[Mb-civic] No, It's Not Anti-Semitic - Richard Cohen - Washington Post Op-Ed
William Swiggard
swiggard at comcast.net
Tue Apr 25 03:54:38 PDT 2006
No, It's Not Anti-Semitic
<>
By Richard Cohen
The Washington Post
Tuesday, April 25, 2006; A23
During the Jim Crow era, many American communists fiercely fought
racism. This is a fact. It is also a fact that segregationists and
others often smeared civil rights activists by calling them communists.
This technique is sometimes called guilt by association and sometimes
"McCarthyism." If you think it's dead, you have not been following the
controversy over a long essay about the so-called "Israel Lobby."
On April 5, for instance, The Post ran an op-ed, "Yes, It's
Anti-Semitic," by Eliot A. Cohen, a professor at the John Hopkins School
of Advanced International Studies and a respected defense intellectual.
Cohen does not much like a paper on the Israel lobby that was written by
John Mearsheimer of the University of Chicago and Stephen Walt of
Harvard University. He found it anti-Semitic. I did not.
But I did find Cohen's piece to be offensive. It starts by noting that
the paper, titled "The Israel Lobby and U.S. Foreign Policy," had been
endorsed by David Duke, the former head of the Ku Klux Klan. It goes on
to quote Duke, who, I am sure, has nodded his head in agreement over the
years with an occasional piece of mine, as saying the paper is a "modern
Declaration of American Independence." If you follow Cohen's reasoning,
then you would have to conclude that David Duke and the Founding Fathers
have something in common. I am not, as they say, willing to go there.

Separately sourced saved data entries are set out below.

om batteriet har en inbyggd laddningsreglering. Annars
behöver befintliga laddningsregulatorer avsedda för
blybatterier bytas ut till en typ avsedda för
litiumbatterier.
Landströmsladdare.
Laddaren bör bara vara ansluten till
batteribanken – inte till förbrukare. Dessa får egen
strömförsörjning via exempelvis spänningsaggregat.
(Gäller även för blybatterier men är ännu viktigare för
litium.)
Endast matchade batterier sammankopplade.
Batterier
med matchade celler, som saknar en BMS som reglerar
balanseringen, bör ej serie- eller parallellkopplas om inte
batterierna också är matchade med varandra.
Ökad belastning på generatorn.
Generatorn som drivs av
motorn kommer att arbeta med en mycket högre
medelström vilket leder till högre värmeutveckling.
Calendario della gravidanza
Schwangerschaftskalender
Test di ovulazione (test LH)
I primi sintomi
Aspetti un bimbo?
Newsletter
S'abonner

Unfortunately, Cohen's piece is not unique. The New York Sun reported on
its front page of March 24 an allegation from Alan Dershowitz that some
of the quotes from the Israel lobby paper "appear on hate sites." Maybe
they do, but Mearsheimer and Walt took those quotes (about press
coverage of Israel) from a book written by Max Frankel, a former editor
of the New York Times. To associate Mearsheimer and Walt with hate
groups is rank guilt by association and does not in any way rebut the
argument made in their paper on the Israel lobby.

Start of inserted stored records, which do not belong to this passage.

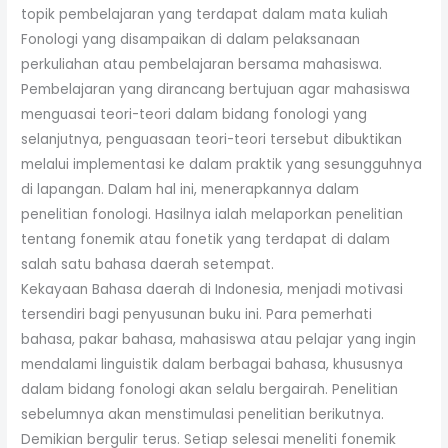
topik pembelajaran yang terdapat dalam mata kuliah
Fonologi yang disampaikan di dalam pelaksanaan
perkuliahan atau pembelajaran bersama mahasiswa.
Pembelajaran yang dirancang bertujuan agar mahasiswa
menguasai teori-teori dalam bidang fonologi yang
selanjutnya, penguasaan teori-teori tersebut dibuktikan
melalui implementasi ke dalam praktik yang sesungguhnya
di lapangan. Dalam hal ini, menerapkannya dalam
penelitian fonologi. Hasilnya ialah melaporkan penelitian
tentang fonemik atau fonetik yang terdapat di dalam
salah satu bahasa daerah setempat.
Kekayaan Bahasa daerah di Indonesia, menjadi motivasi
tersendiri bagi penyusunan buku ini. Para pemerhati
bahasa, pakar bahasa, mahasiswa atau pelajar yang ingin
mendalami linguistik dalam berbagai bahasa, khususnya
dalam bidang fonologi akan selalu bergairah. Penelitian
sebelumnya akan menstimulasi penelitian berikutnya.
Demikian bergulir terus. Setiap selesai meneliti fonemik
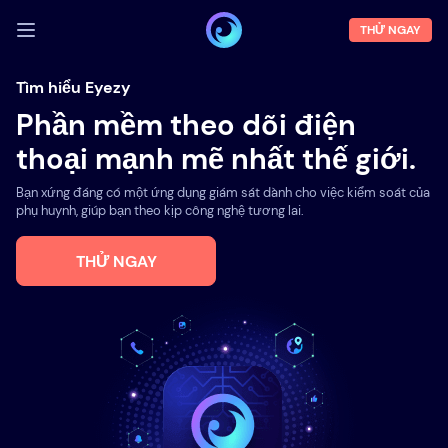
THỬ NGAY
ĐĂNG NHẬP
Tìm hiểu Eyezy
Phần mềm theo dõi điện
Demo
thoại mạnh mẽ nhất thế giới.
Tính năng
Bạn xứng đáng có một ứng dụng giám sát dành cho việc kiểm soát của
Về chúng tôi
phụ huynh, giúp bạn theo kịp công nghệ tương lai.
Blog
THỬ NGAY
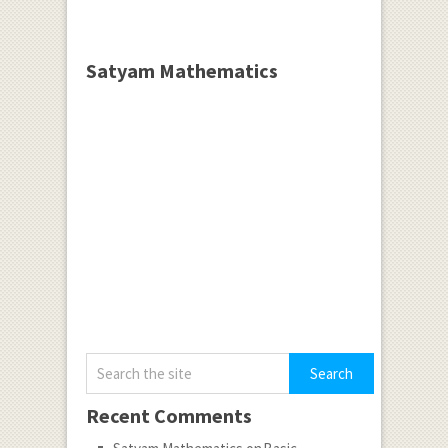
Satyam Mathematics
Recent Comments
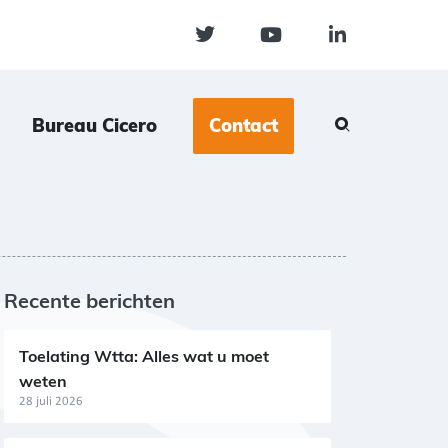
Bureau Cicero
Contact
Recente berichten
Toelating Wtta: Alles wat u moet
weten
28 juli 2026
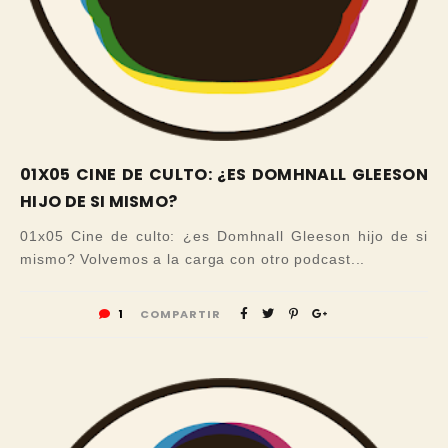
01X05 CINE DE CULTO: ¿ES DOMHNALL GLEESON
HIJO DE SI MISMO?
01x05 Cine de culto: ¿es Domhnall Gleeson hijo de si
mismo? Volvemos a la carga con otro podcast...
1
COMPARTIR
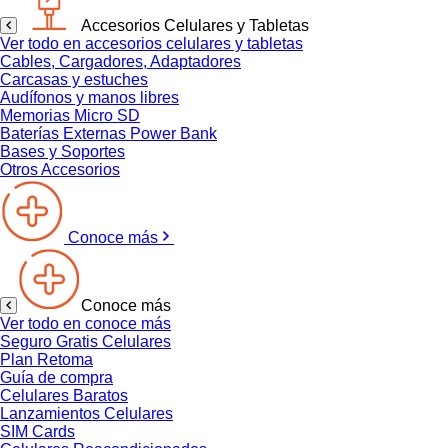
Accesorios Celulares y Tabletas
Ver todo en accesorios celulares y tabletas
Cables, Cargadores, Adaptadores
Carcasas y estuches
Audífonos y manos libres
Memorias Micro SD
Baterías Externas Power Bank
Bases y Soportes
Otros Accesorios
Conoce más
Conoce más
Ver todo en conoce más
Seguro Gratis Celulares
Plan Retoma
Guía de compra
Celulares Baratos
Lanzamientos Celulares
SIM Cards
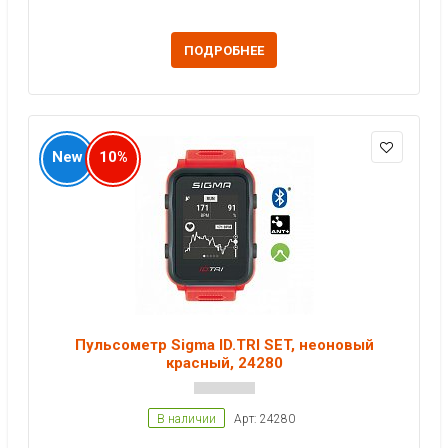
ПОДРОБНЕЕ
New
10%
Пульсометр Sigma ID.TRI SET, неоновый
красный, 24280
В наличии
Арт: 24280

There is hardly a stronger, more odious, accusation than anti-Semitism.
It comes freighted with more than a thousand years of tragic history,
culminating in the Holocaust. The mere suggestion of it is enough for
any sane person to hold his tongue. Yet this did not stop the respected
German newspaper editor Josef Joffe from stating in the New Republic
that the lobby paper "puts 'The Protocols of the Elders of Zion' to
shame." He is referring to the most notorious anti-Semitic text of all
time. My friend Joffe is in dire need of a cold compress.
My own reading of the Mearsheimer-Walt paper found it unremarkable, a
bit sloppy and one-sided (nothing here about the Arab oil lobby), but
nothing that even a casual newspaper reader does not know. Its basic
point -- that Israel's American supporters have immense influence over
U.S. foreign policy -- is inarguable. After all, President Bush has just
recently given Israel NATO-like status without so much as a murmur from
Congress. "I made it clear, I'll make it clear again, that we will use
military might to protect our ally Israel," Bush said. This was the
second or third time he's made this pledge, crossing a line that
previous administrations would not -- in effect, promulgating a treaty
seemingly on the spot. No other country gets this sort of treatment.

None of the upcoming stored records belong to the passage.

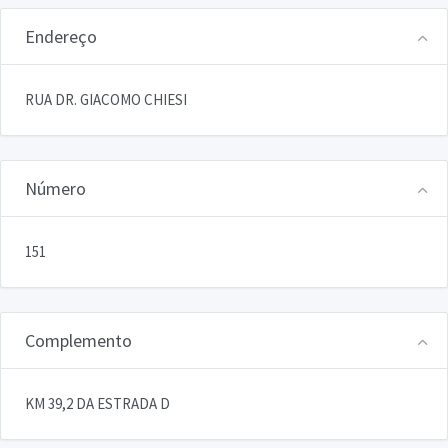
Endereço
RUA DR. GIACOMO CHIESI
Número
151
Complemento
KM 39,2 DA ESTRADA D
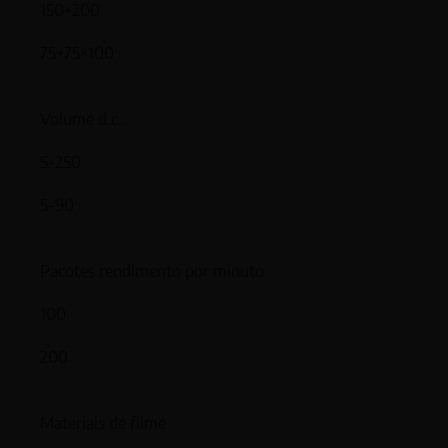
150×200
75+75×100
Volume d.c.
5-250
5-90
Pacotes rendimento por minuto
100
200
Materiais de filme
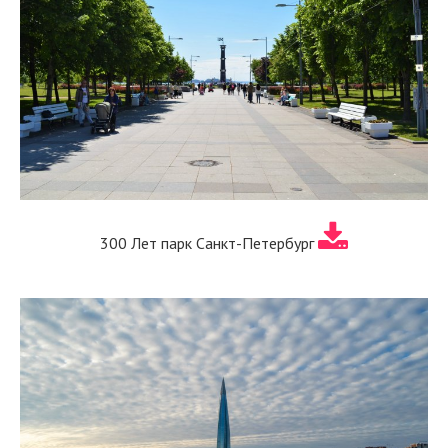
300 Лет парк Санкт-Петербург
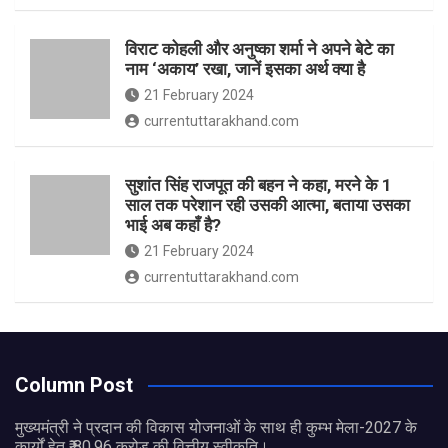
विराट कोहली और अनुष्का शर्मा ने अपने बेटे का
नाम ‘अकाय’ रखा, जानें इसका अर्थ क्‍या है
21 February 2024
currentuttarakhand.com
सुशांत सिंह राजपूत की बहन ने कहा, मरने के 1
साल तक परेशान रही उसकी आत्मा, बताया उसका
भाई अब कहाँ है?
21 February 2024
currentuttarakhand.com
Column Post
मुख्यमंत्री ने प्रदान की विकास योजनाओं के साथ ही कुम्भ मेला-2027 के
कार्यों हेतु ₹ 80.96 करोड़ की वित्तीय स्वीकृति।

Israel's special place in U.S. foreign policy is deserved, in my view,
and not entirely the product of lobbying. Israel has earned it, and
isn't there something bracing about a special relationship that is not
based on oil or markets or strategic location but on shared values? (A
bit now like Britain.) But I can understand how foreign policy
"realists" such as Mearsheimer and Walt might question its utility and
not only think that a bit too much power is located in a specific lobby
but that it is rarely even discussed. This may be wrong, but it is not
(necessarily) anti-Semitic. In fact, after reading the Mearsheimer-Walt
paper, the respected Israeli newspaper Haaretz not only failed to
discern anti-Semitism but commended the paper to its readers. "The
professors' article does not deserve condemnation," Haaretz stated in an
editorial.
An abridged version of the Mearsheimer-Walt paper was published by the
London Review of Books and is available online at http://www.lrb.co.uk/
. Read it and decide for yourself whether it is anti-Semitic. Whatever
the case, their argument is hardly rebutted by purple denunciations and
smear tactics. Rather than being persuasive, Mearsheimer and Walt's more
hysterical critics suggest by their extreme reactions that the duo is on
to something. These tactics by Israel's friends sully Israel's good name
more than Mearsheimer and Walt ever could.